これは……苦肉の策だった。右手に刻まれた『スク水』の紋章。これを消そうと、俺は起きてから今に至るまでありとあらゆる努力をした。しかし、撫でても擦っても舐めても掻き毟ってもこのクソったれな紋章は消えてくれなかった。消せないならいっそ気にしないでおこうとも考えた。だが、手の甲なんて嫌でも人目に付くところじゃねえか。手袋で覆っても隙間から光が漏れやがる。だから、こうして包帯で徹底的に覆うしかなかったのだ。

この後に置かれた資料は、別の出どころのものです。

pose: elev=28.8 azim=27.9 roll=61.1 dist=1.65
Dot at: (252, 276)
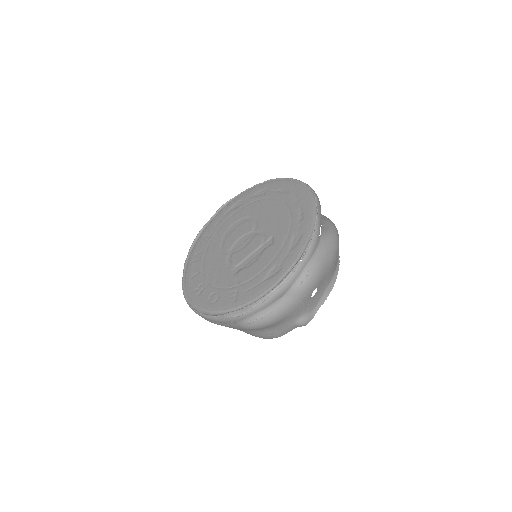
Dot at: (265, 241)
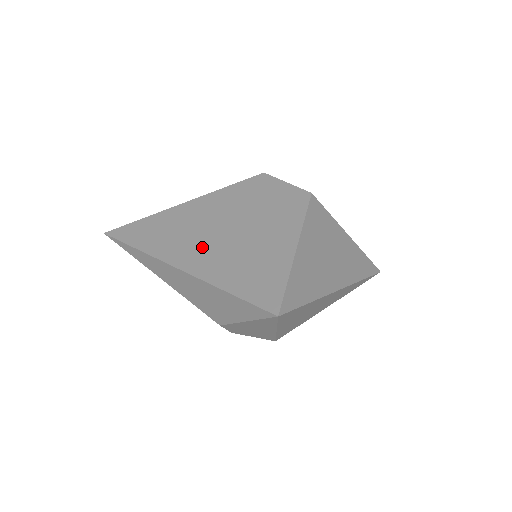
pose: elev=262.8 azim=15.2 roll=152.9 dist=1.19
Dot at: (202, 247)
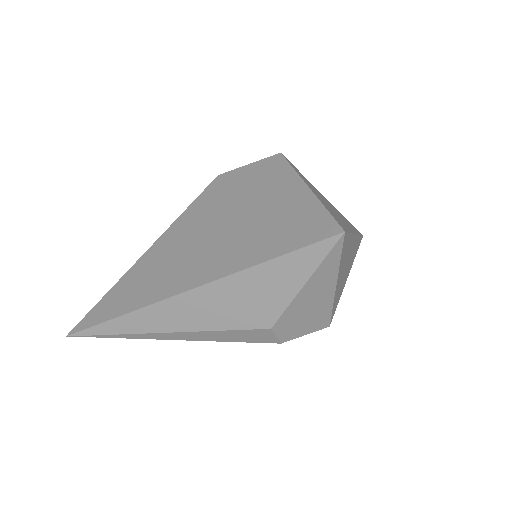
Dot at: (204, 256)
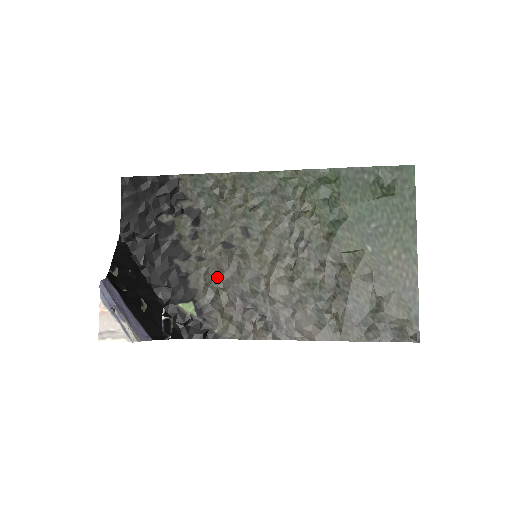
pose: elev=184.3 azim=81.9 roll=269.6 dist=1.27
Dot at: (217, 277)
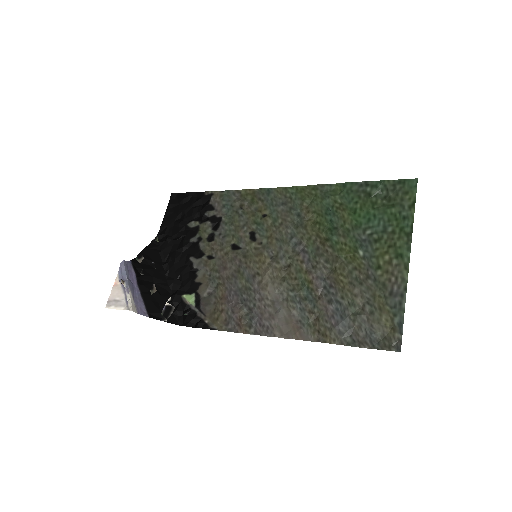
Dot at: (220, 273)
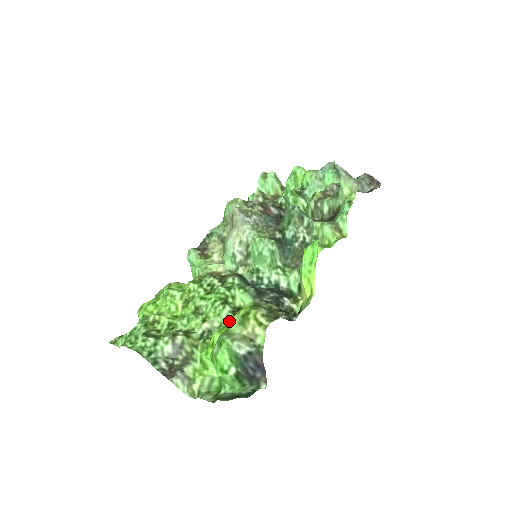
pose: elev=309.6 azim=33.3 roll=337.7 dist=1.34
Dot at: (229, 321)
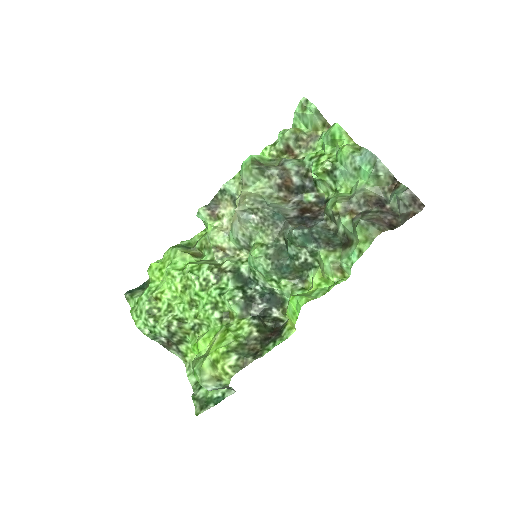
Dot at: (215, 327)
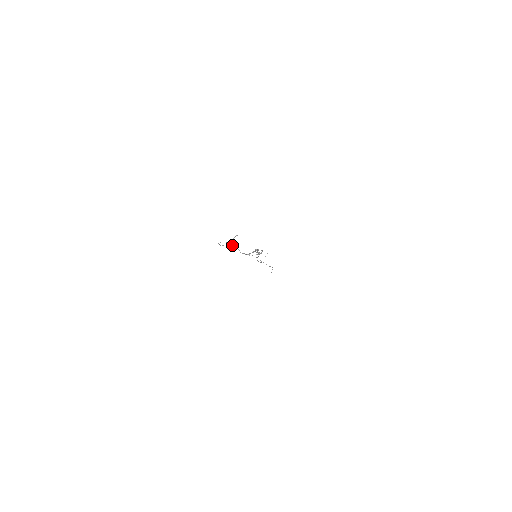
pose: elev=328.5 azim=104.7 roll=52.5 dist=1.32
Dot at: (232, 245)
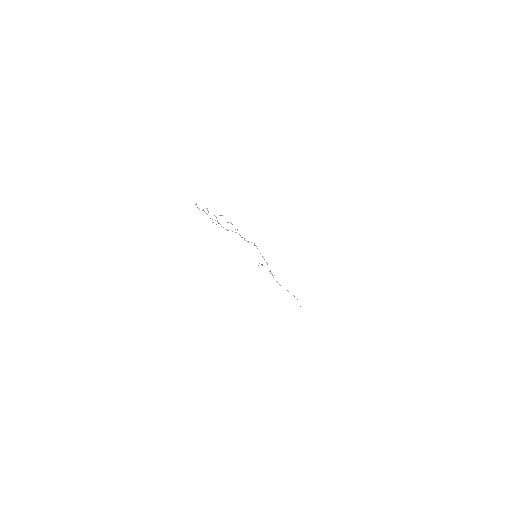
Dot at: occluded
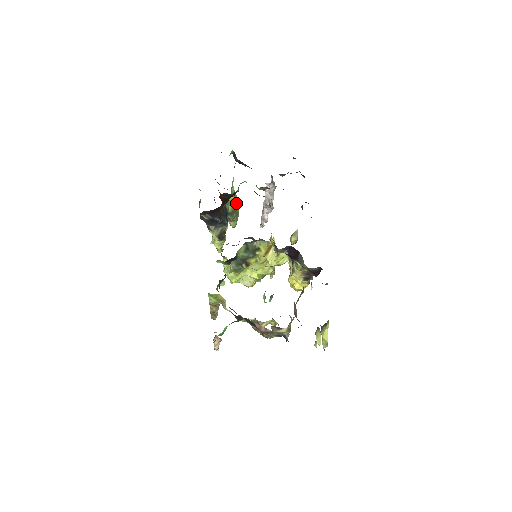
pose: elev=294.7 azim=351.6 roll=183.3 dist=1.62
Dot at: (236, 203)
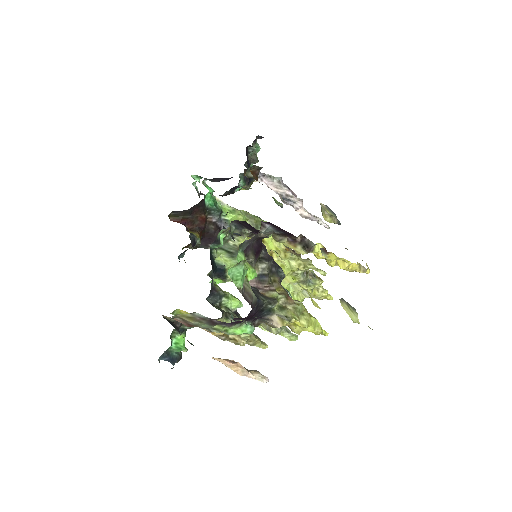
Dot at: (252, 219)
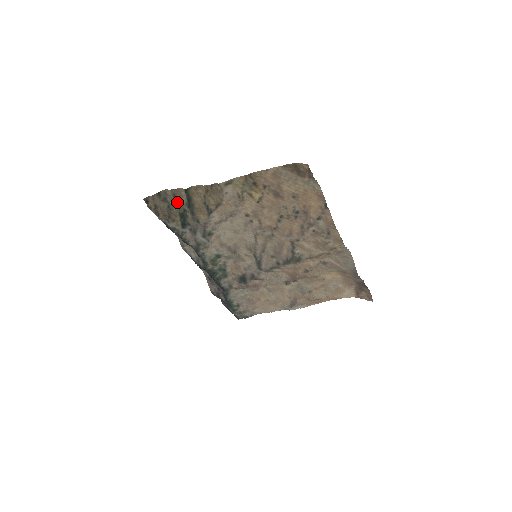
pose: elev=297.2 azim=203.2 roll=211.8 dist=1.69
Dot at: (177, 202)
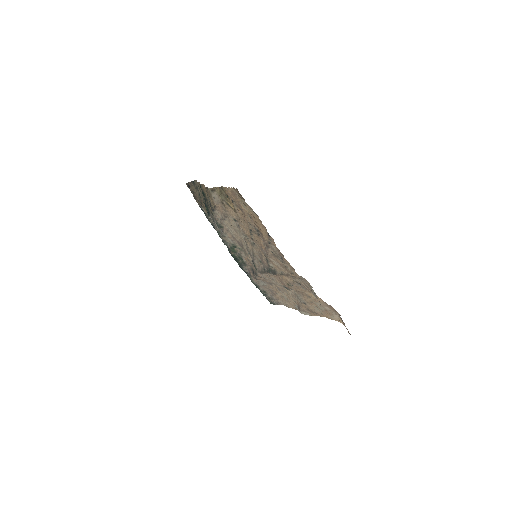
Dot at: (201, 193)
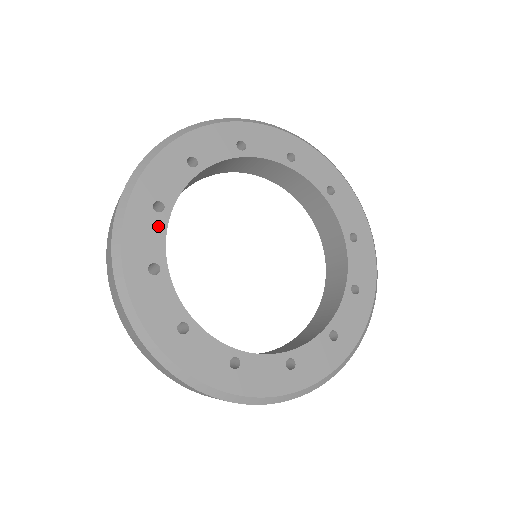
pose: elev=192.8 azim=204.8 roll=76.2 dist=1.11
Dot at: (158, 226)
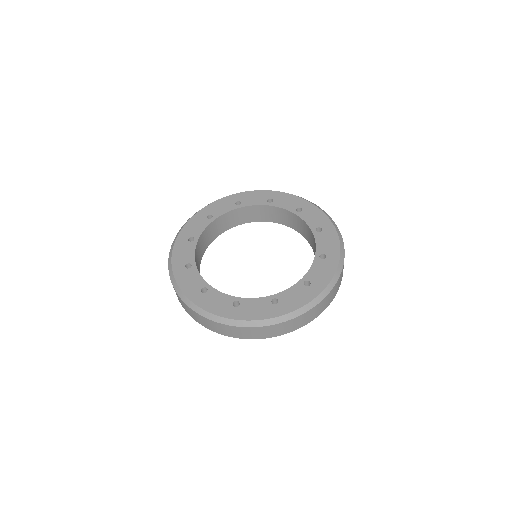
Dot at: (229, 208)
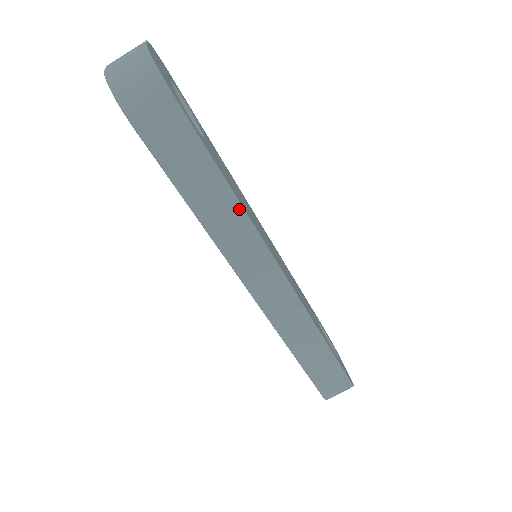
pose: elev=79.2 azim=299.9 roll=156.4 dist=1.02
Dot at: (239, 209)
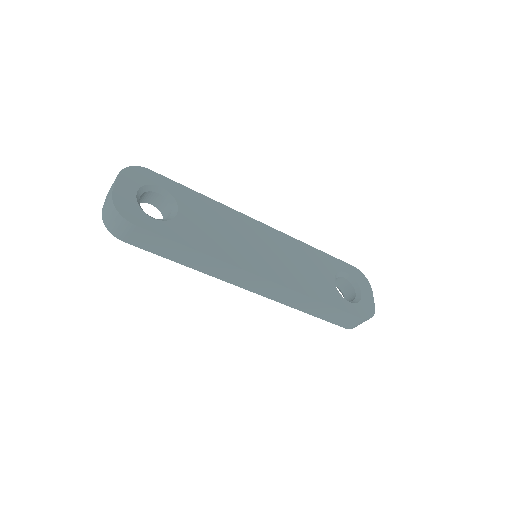
Dot at: (209, 257)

「まあ、気にするな。悪趣味なファッションにハマったとでも思ってくれ」
「全然気にしてないよ。君の頭がおかしいのは今に始まったことじゃないからね」
「お前にだけは言われたくねえな」
自習中に教室内で勝手にバーベキューし始めた挙句、教師に顔面焼かれかけたヤベーヤツだろ、お前は。
「……はあ」
俺は肩に掛けていた学生鞄を自席の脇に置いた。そのまま椅子に腰かけると、自然とため息が漏れ出てきた。
「本気で悩んでるみたいだね」
「そうかもな」
「話し相手になってあげようか?」
「いいよ……どうせ信じて貰えないし……」
「そう卑屈になるなよ。もしかしたら力になれるかもしれないだろ。僕の心は太平洋よりも広いんだ。どんな世迷言でも全部受け止めてあげる自信があるよ! 遠慮しないで話してみなよ!」
「病人扱いとかしないか……?」
「当然だよ!」
こくりと頷く友人に胸を打たれる。そして、俺はポツポツと話し始めた。
「非常に話しにくいことなんだが、実は、どうやら俺は神に勇者として選ばれたらしい」
「うん」
「今朝な、神様が夢に現れたんだ。そいつが言うには、遙か昔、神々が封印した邪悪な存在が甦りつつあって、この世界を滅ぼそうと目論んでるらしい。それに対抗できる唯一の存在……勇者が俺だって告げられたんだ」
「うん」
「勇者はこれから顕現する邪悪な化身に立ち向かわなければならない。そのための装備も夢の中で授けられた。だが……その装備の形状が、少し特殊っていうか、極めてクレイジーなものでな……実は女子のスクール水着だったんだ」
「うん?」
「イカれた神様は、勇者の証として俺の右手に紋章が刻みやがった。それも……女子のスクール水着の形をした紋章だ。この紋章は時々強い光を放つもんで、今は包帯で隠してるわけだ」
「なるほど、それは大変だ」
「オイコラ待て。何救急車呼ぼうとしてんだ!」
「だって……頭が壊れて……」
「壊れてねえ! いいからその腕を下ろせ! 救急番号タップするのやめろ!」
「もしもし警察ですかー?」
「刑務所入れる気か、てめえ!?」
仮にも心の広い友人がする行動じゃねえぞ。
「まあ、話は分かったよ。つまり、峰樹は世界の平和を守るため、神様に勇者として選ばれたってことなんだね!」
「え……? お前、信じてくれるのか? こんな突拍子もない話を……」
「普通は信じないけどさ。何時間も泣き腫らしたような痕が目蓋の下に残ってるし」
そりゃあ、あまりのショックに起きてからずっと泣いてたからな……。
「まー、それでも色々ツッこみたいところがあるんだけどね。とりあえず、なんで世界を救う武器がスクール水着なの?」
「諸事情らしい」
「どんな事情なの?」
「知らねえよ。それに関しては俺も異論しかねえんだ」
「ふーん……輝く紋章があるから包帯をしているんだよね? それ、本当の話なの?」
「んなアホな嘘つくわけねえだろ」
「僕は半信半疑なんだ。せめて物的証拠を見せてくれないと完全には信じられないよ」
「む……」
まあ、こいつの言うことにも一理あるか。
「オーケー。見せてやる。だけど、絶対引くなよ? 引いたらガチで泣くからな?」
「何を言ってるんだい! 君と僕の仲じゃないか! 絶対に引いたりなんかしないよ!」
「そうか。ならいくぞ? ……ほら」
俺は包帯を解いて、手の甲に刻まれた『女子のスクール水着』の紋章を曝け出した。
「うっわ……ないわ……」
「ううぅ……」
堪えていた涙が両目から溢れ出てきた。
「こんなところで泣くなよ! 大の男がみっともないだろ!」
「傷口抉っておいてよく言うわッ!」
鬼か、てめえは。
「でも、これで確信したよ。峰樹は勇者に選ばれたんだね!」
「信じてくれるのか?」
「ああ! 手の甲に変な模様を刻むくらいの芸人魂が峰樹にあるはずないもん!」
「判断基準がズレてる気がするが……正直嬉しいよ、持つべきものは友達だな。俺の身を真剣に案じてくれるなんて」
「くっそ笑える! ほんとマジ受けるんだけど!」
「殺すッ!!」
俺はナオの襟首を両手で掴み上げた。